== MATERIAL FOR THIS TASK
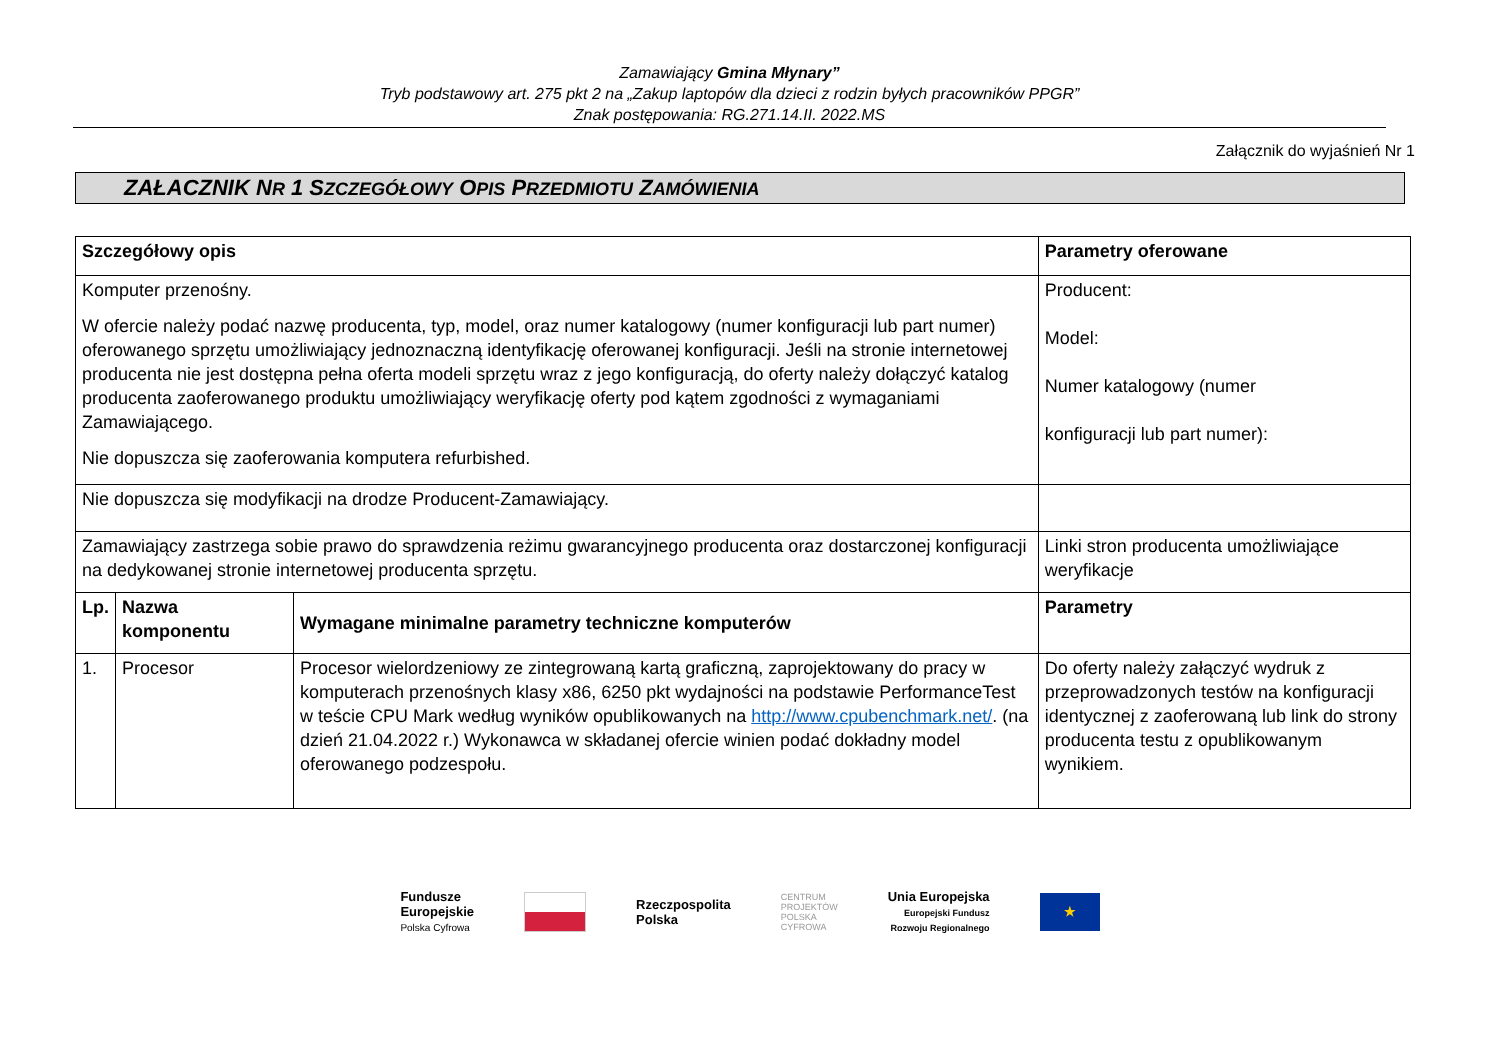Zamawiający Gmina Młynary”
Tryb podstawowy art. 275 pkt 2 na „Zakup laptopów dla dzieci z rodzin byłych pracowników PPGR”
Znak postępowania: RG.271.14.II. 2022.MS
Załącznik do wyjaśnień Nr 1
ZAŁACZNIK NR 1 SZCZEGÓŁOWY OPIS PRZEDMIOTU ZAMÓWIENIA
| Szczegółowy opis | | | Parametry oferowane |
| --- | --- | --- | --- |
| Komputer przenośny. W ofercie należy podać nazwę producenta, typ, model, oraz numer katalogowy (numer konfiguracji lub part numer) oferowanego sprzętu umożliwiający jednoznaczną identyfikację oferowanej konfiguracji. Jeśli na stronie internetowej producenta nie jest dostępna pełna oferta modeli sprzętu wraz z jego konfiguracją, do oferty należy dołączyć katalog producenta zaoferowanego produktu umożliwiający weryfikację oferty pod kątem zgodności z wymaganiami Zamawiającego. Nie dopuszcza się zaoferowania komputera refurbished. | | | Producent: Model: Numer katalogowy (numer konfiguracji lub part numer): |
| Nie dopuszcza się modyfikacji na drodze Producent-Zamawiający. | | | |
| Zamawiający zastrzega sobie prawo do sprawdzenia reżimu gwarancyjnego producenta oraz dostarczonej konfiguracji na dedykowanej stronie internetowej producenta sprzętu. | | | Linki stron producenta umożliwiające weryfikacje |
| Lp. | Nazwa komponentu | Wymagane minimalne parametry techniczne komputerów | Parametry |
| 1. | Procesor | Procesor wielordzeniowy ze zintegrowaną kartą graficzną, zaprojektowany do pracy w komputerach przenośnych klasy x86, 6250 pkt wydajności na podstawie PerformanceTest w teście CPU Mark według wyników opublikowanych na http://www.cpubenchmark.net/ . (na dzień 21.04.2022 r.) Wykonawca w składanej ofercie winien podać dokładny model oferowanego podzespołu. | Do oferty należy załączyć wydruk z przeprowadzonych testów na konfiguracji identycznej z zaoferowaną lub link do strony producenta testu z opublikowanym wynikiem. |
Fundusze
Europejskie
Polska Cyfrowa
Rzeczpospolita
Polska
CENTRUM
PROJEKTÓW
POLSKA
CYFROWA
Unia Europejska
Europejski Fundusz
Rozwoju Regionalnego
★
====
> DIRECTIONS FOR THIS TASK:
Retype only the lines that run from the first line of the entries above to the line containing "Producent-Zamawiający. | | | |", both included. Do not carry over any pictures.

> THE ANSWER:
Zamawiający Gmina Młynary”
Tryb podstawowy art. 275 pkt 2 na „Zakup laptopów dla dzieci z rodzin byłych pracowników PPGR”
Znak postępowania: RG.271.14.II. 2022.MS
Załącznik do wyjaśnień Nr 1
ZAŁACZNIK NR 1 SZCZEGÓŁOWY OPIS PRZEDMIOTU ZAMÓWIENIA
| Szczegółowy opis | | | Parametry oferowane |
| --- | --- | --- | --- |
| Komputer przenośny. W ofercie należy podać nazwę producenta, typ, model, oraz numer katalogowy (numer konfiguracji lub part numer) oferowanego sprzętu umożliwiający jednoznaczną identyfikację oferowanej konfiguracji. Jeśli na stronie internetowej producenta nie jest dostępna pełna oferta modeli sprzętu wraz z jego konfiguracją, do oferty należy dołączyć katalog producenta zaoferowanego produktu umożliwiający weryfikację oferty pod kątem zgodności z wymaganiami Zamawiającego. Nie dopuszcza się zaoferowania komputera refurbished. | | | Producent: Model: Numer katalogowy (numer konfiguracji lub part numer): |
| Nie dopuszcza się modyfikacji na drodze Producent-Zamawiający. | | | |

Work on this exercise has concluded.